The only thing that the game never makes easy is the fighting. On normal difficulty, it's easy-if-slow to take down one guard, but two are tough, unless you're prepared to use some Focus on the fight. On harder difficulties, running away makes much more sense, especially given how fleet-footed Garrett is.
And you couldn't pick a better city to hide in. Sure, Dishonored has stolen much of Thief's clothing - setting, style, weaponry, plot, equipment, locations... Sure, it's not the true, giant open world game we were promised back in 2009 and no amount of window-opening minigames can conceal a level transition.
But The City still has some settings that wow, even compared to Dishonored (which, after all, had to run on much weaker systems), and much of it is true to the old Looking Glass vision. Take as an example, Stonemarket, the old shopping district from the original Thief. Here it's a hub, with verticality that rivals Deus Ex: HR's Hengsha district and is full of sidequests, doled out regularly by Basso, Garrett's fence.

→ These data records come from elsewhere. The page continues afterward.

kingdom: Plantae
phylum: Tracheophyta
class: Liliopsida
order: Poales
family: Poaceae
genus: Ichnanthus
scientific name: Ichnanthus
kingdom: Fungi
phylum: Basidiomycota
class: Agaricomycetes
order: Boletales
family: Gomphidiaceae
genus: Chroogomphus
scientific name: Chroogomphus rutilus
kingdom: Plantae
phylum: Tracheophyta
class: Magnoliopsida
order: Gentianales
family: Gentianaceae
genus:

More importantly, there are a hundred routes through the area to dodge the Baron's endlessly patrolling guards or find even more goodies to pilfer.
Or look at the House of Blossoms brothel that moves from seemingly-abandoned ruins to decrepit palace hung with luxurious draperies and oh-so-pinchable valuables, to spyhole-riddled basement, where you can see and hear every last depravity of the ruling classes (and, bloody hell, this section really earns its mature rating) further down to an abandoned library and (behind a trick bookcase) an underground library comprised of giant multi-storey towers straight out of Harry Potter or the Name of the Rose that seems to be haunted by something not-quite-human... it's all quite, quite elegant and beautiful, in a built-to-be-played way.
So the atmosphere is mostly right - but the reasons for Garrett to be stealthing his way around are everywhere. We don't want to spoil too much, but Garrett starts the game in a tutorial with his onetime protegé Erin. Erin is arrogant and careless of human life, but also inventive compared to Garrett, who is careful to keep as many people alive as possible. Erin's carelessness leads her to plummet through the glass ceiling of your target building - into the middle of a ritual the city's leader had been conducting to drag the city into the modern era. Cue huge magical explosion and whiteout.
A year later Garrett awakens, having been cared for by the beggars guild in something like a coma. In the meantime, the city has fallen victim to a strange sickness, the Gloom, where people get depressed to the point of death. So, whilst attempting to find out what happened to him and where Erin has gone, he starts to chase down a cure for the disease too...
"Although sound detection is still present, the guards are nowhere near as sensitive and acute as in the old games"
The original Thief is still just about playable, (visit GOG) if that's what you really want. However, this game does have the prospect of recreating that hard stealth, if you're happy to play with the settings and can ignore frustrating deaths from the multi-use of buttons and le parkour glitches.
What we have here is part tribute, part pastiche but most of all a modern do-everything action game, modelled around Thief. It shares much with Tomb Raider, from the range of systems and collectibles to the annoying wavy-armed animation style and squeezing area-transitions. It definitely has some of the charisma of Thief - enough that I know that I'll go back and complete it, like I did Tomb Raider - but it doesn't have much strangeness about it. All that said, it probably won't steal your heart, but it's a charming, fresh-faced rogue all the same.